The Republic of Ireland has revealed that 1.7 million of its citizens can speak Irish but only 73,000 use it on a daily basis. Having more than a million people being able to speak Irish is a very admirable statistic, but it does not count for much if the language does not actually get spoken.

Màrtainn says: “Gaelic is seen as something that relates purely to the Western Isles, when in fact it is everything up to Culloden – it was central to the Scottish story. There is such a lack of awareness that people don’t value the language; don’t value the culture; and don’t understand their own heritage. If we can address that, then this would make a huge difference.”

Renowned Gaelic singer Calum Ross, 86, agrees that without the desire to learn Gaelic, it will not survive for much longer. Most of his friends speak Gaelic, as do their children, or at least they have a good understanding of it.

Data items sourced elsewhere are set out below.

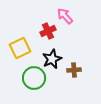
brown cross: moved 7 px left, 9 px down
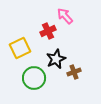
black star: moved 4 px right
brown cross: moved 2 px down; rotated 16 degrees counterclockwise
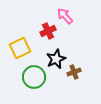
green circle: moved 1 px up
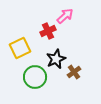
pink arrow: rotated 90 degrees clockwise
brown cross: rotated 16 degrees counterclockwise
green circle: moved 1 px right
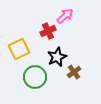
yellow square: moved 1 px left, 1 px down
black star: moved 1 px right, 2 px up
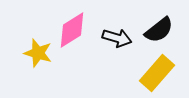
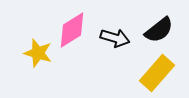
black arrow: moved 2 px left
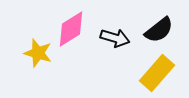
pink diamond: moved 1 px left, 1 px up
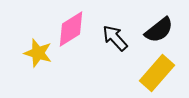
black arrow: rotated 148 degrees counterclockwise
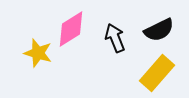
black semicircle: rotated 12 degrees clockwise
black arrow: rotated 20 degrees clockwise
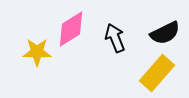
black semicircle: moved 6 px right, 3 px down
yellow star: moved 1 px left, 1 px up; rotated 16 degrees counterclockwise
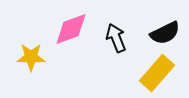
pink diamond: rotated 12 degrees clockwise
black arrow: moved 1 px right
yellow star: moved 6 px left, 5 px down
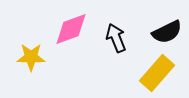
black semicircle: moved 2 px right, 1 px up
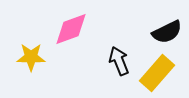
black arrow: moved 3 px right, 23 px down
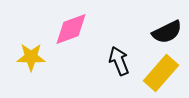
yellow rectangle: moved 4 px right
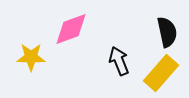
black semicircle: rotated 76 degrees counterclockwise
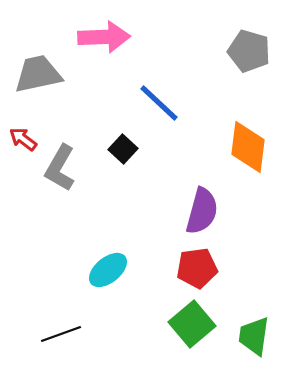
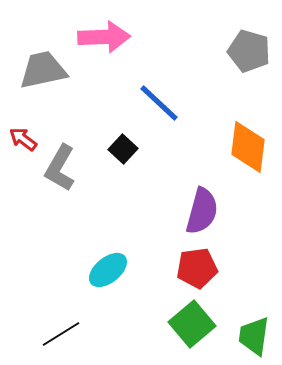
gray trapezoid: moved 5 px right, 4 px up
black line: rotated 12 degrees counterclockwise
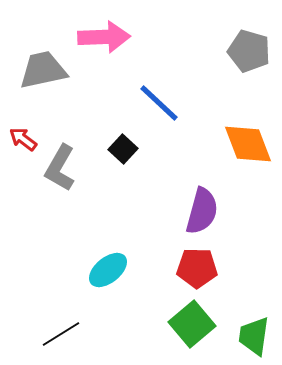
orange diamond: moved 3 px up; rotated 28 degrees counterclockwise
red pentagon: rotated 9 degrees clockwise
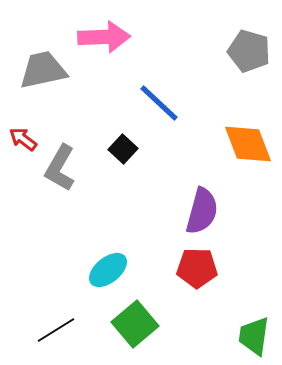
green square: moved 57 px left
black line: moved 5 px left, 4 px up
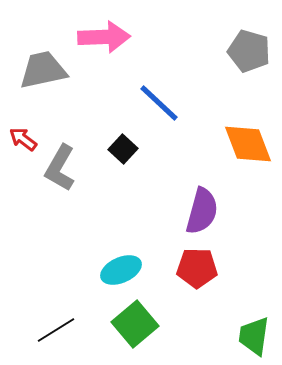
cyan ellipse: moved 13 px right; rotated 15 degrees clockwise
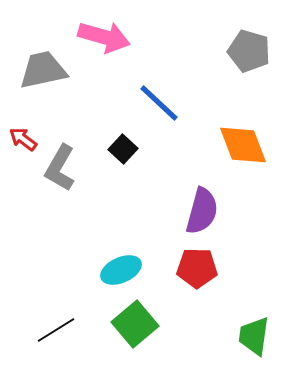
pink arrow: rotated 18 degrees clockwise
orange diamond: moved 5 px left, 1 px down
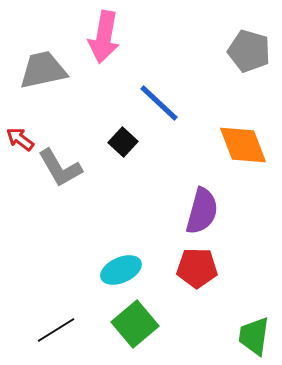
pink arrow: rotated 84 degrees clockwise
red arrow: moved 3 px left
black square: moved 7 px up
gray L-shape: rotated 60 degrees counterclockwise
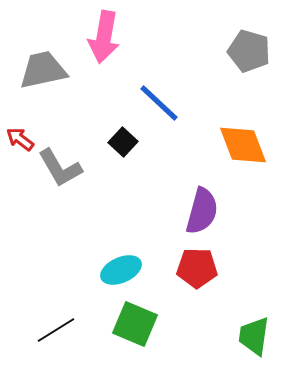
green square: rotated 27 degrees counterclockwise
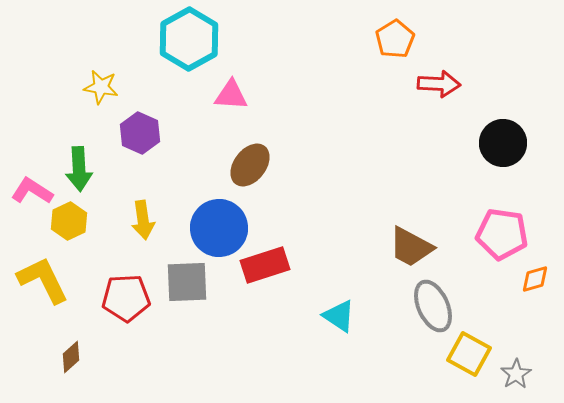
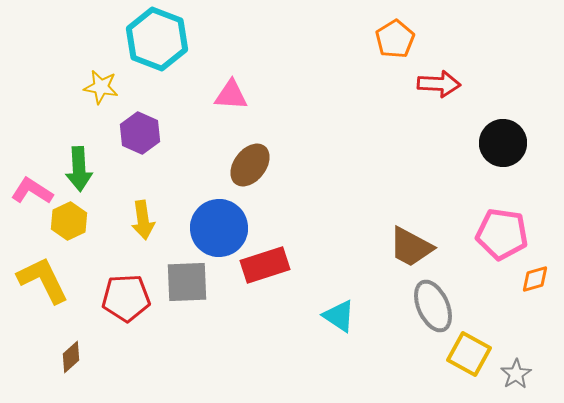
cyan hexagon: moved 32 px left; rotated 10 degrees counterclockwise
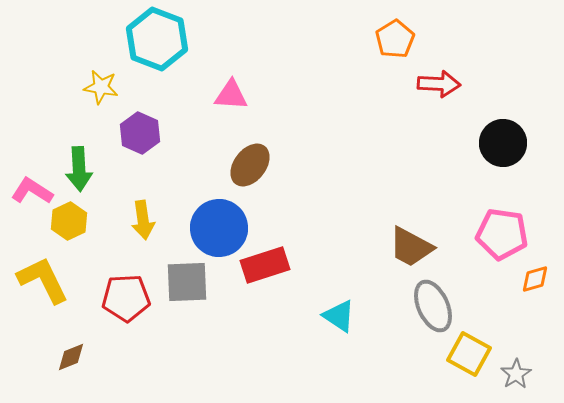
brown diamond: rotated 20 degrees clockwise
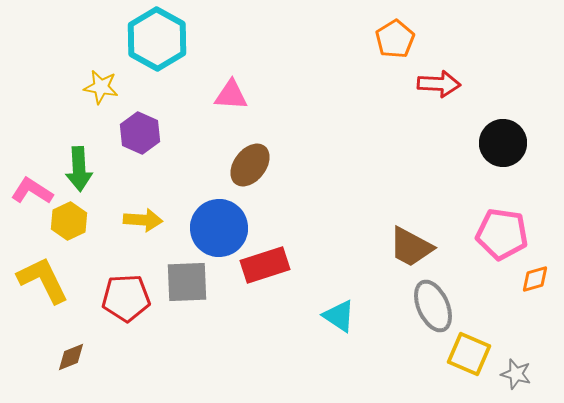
cyan hexagon: rotated 8 degrees clockwise
yellow arrow: rotated 78 degrees counterclockwise
yellow square: rotated 6 degrees counterclockwise
gray star: rotated 24 degrees counterclockwise
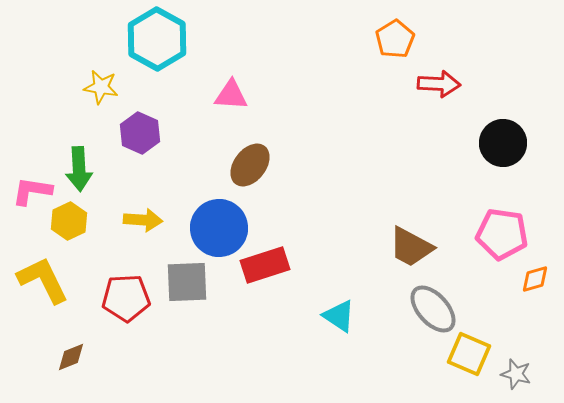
pink L-shape: rotated 24 degrees counterclockwise
gray ellipse: moved 3 px down; rotated 18 degrees counterclockwise
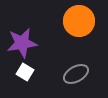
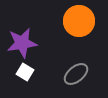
gray ellipse: rotated 10 degrees counterclockwise
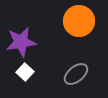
purple star: moved 1 px left, 1 px up
white square: rotated 12 degrees clockwise
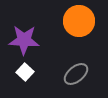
purple star: moved 3 px right, 2 px up; rotated 12 degrees clockwise
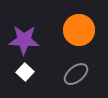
orange circle: moved 9 px down
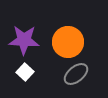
orange circle: moved 11 px left, 12 px down
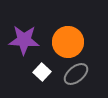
white square: moved 17 px right
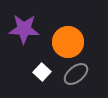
purple star: moved 11 px up
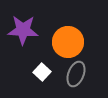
purple star: moved 1 px left, 1 px down
gray ellipse: rotated 30 degrees counterclockwise
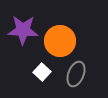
orange circle: moved 8 px left, 1 px up
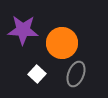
orange circle: moved 2 px right, 2 px down
white square: moved 5 px left, 2 px down
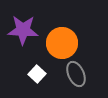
gray ellipse: rotated 45 degrees counterclockwise
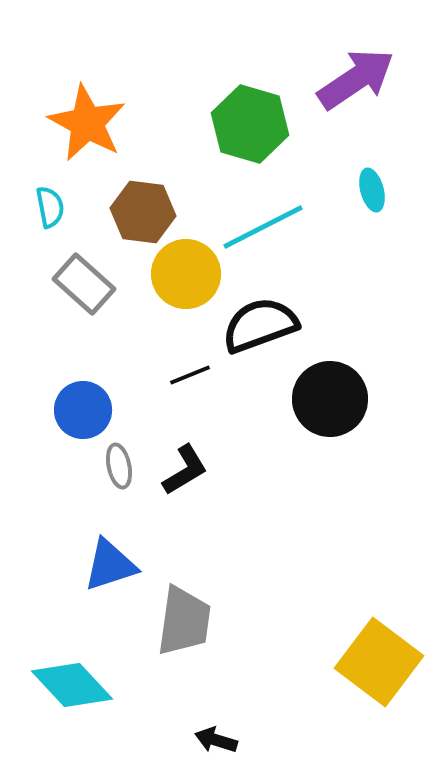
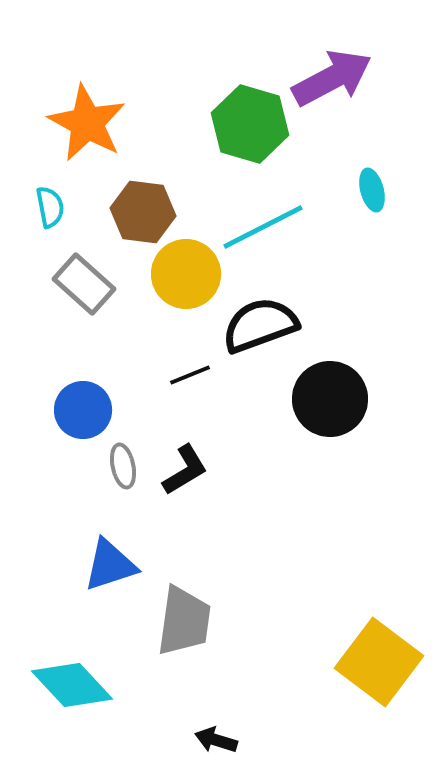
purple arrow: moved 24 px left, 1 px up; rotated 6 degrees clockwise
gray ellipse: moved 4 px right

Calum was born into a Gaelic-speaking family in Partick, in Glasgow’s west end, an area that welcomed an influx of Gaelic-speaking Western Islanders for many years. When he was born, speaking the language on a daily basis was much more common than now, and this is why he finds it difficult to visualise the possibility of it dying out. However, times have changed, and a determined effort is required to maintain the tradition of it being spoken in communities.

It is clear that without some passion from the people and a number of governmental policy changes, Gaelic will shortly exist only as the yellow text on road signs.

However, with all the changes governing bodies are now committing to, and the steady and growing increase of available resources for learners, there is just a chance Gaelic can thrive once again.